First, some perspective: No $20 billion industry changes quickly. Yes, a growing fraction of call center seats are switching to cloud-based offerings. But Avaya, Cisco, and Genesys are still going to sell hundreds of millions of dollars worth of on-premise call center equipment this quarter (and for many quarters after that). Heck, there are still 300,000 Nortel-era CS1000’s powering 40 million phones out there. So there’s a lot of momentum to overcome.
As the cloud transition enters its second decade, we’ve grown comfortable with a modest pace of change. We expect vendors to gently sunset their on-premise products as the cloud alternatives shuffle forward. That cloud transition, once the great disruptor, is itself getting disrupted. Expect the pace to pick up. It’s a new era.
Declaring the start of “a new era” is always somewhat arbitrary, but it is still useful to pick a start-date, and I think this year’s Enterprise Connect is a solid candidate.
Why now? Well, the obvious thing that happened was the launch of Twilio Flex, their “programmable call center platform”. I’ve written a bunch on that, and they got plenty of press attention (deservedly), but I don’t want to over-emphasize that either. Just as significant were announcements from Nexmo/Vonage and Amazon Connect. See my earlier post Amazon, Twilio, and Vonage Lead the Way to Pure Consumption Pricing.
We debated this exact question in our live discussion last week with a great panel of industry experts. See video highlights here. Panelist Dave Michels was not as convinced that a big change just happened, claiming that the pattern of software being built on top of platforms has always been the case. I disagreed, saying that the announcements above, and Flex, in particular, amount to a “change in kind” not just a “change in degree”.
Before, the industry was telling us: “It’s easy to set-up your call center”, now they’re saying “it’s easy to build a call-center PRODUCT”. Things just went meta.
Stable Platforms Yield Creative Explosion
These platforms will a) lower the barrier-to-entry for new products and b) lower prices. That’s going to lead to more competition and ultimately better products.
In other words, the difficulty of software engineering around voice was a constraint on innovation in call centers. (Engineers with those skills are limited and companies with the capital and appetite to build-from-scratch are scarce.) With that constraint removed, we could see similar pace of change that we see in other areas of enterprise software.
Where We’re Headed
What could this world look like? Just look at what happened to marketing software. In 2011, there were only 150 different marketing technology solutions, now there are thousands. Why the explosion? Platforms removed a lot of the engineering constraint, so that hoards of start-ups were free to pursue every combination of product design, pricing strategy, and industry segment, in search of a niche.

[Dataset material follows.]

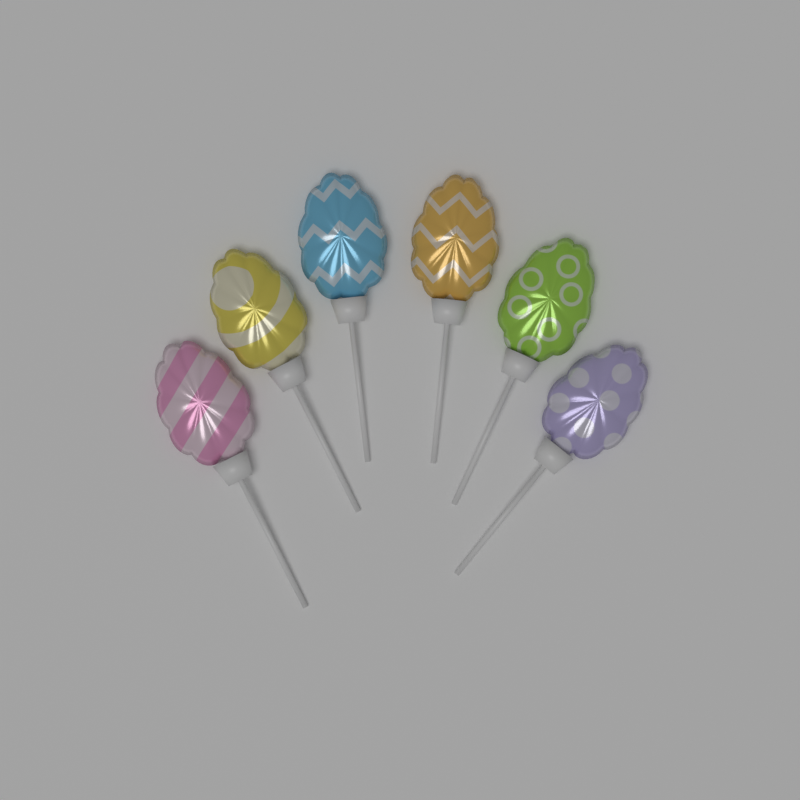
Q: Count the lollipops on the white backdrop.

I’m not saying this kind of tsunami is headed for the call center world – or even that such an extreme is desirable – but this is the direction it’s going. On one hand, we have new platforms like Flex & AWS, combined with the low cost of telco and, on the other, a growing need for call center deployments (yes, growing).
At the risk of belaboring the point: You can now be a call center company without hiring any voice engineers. Anyone with a unique “take” on that category — a vertical focus, an alternate pricing model, a mash-up with other tools — can try it with little downside. We’re going to see a fine slicing-and-dicing of the call center category into a thousand shades of grey.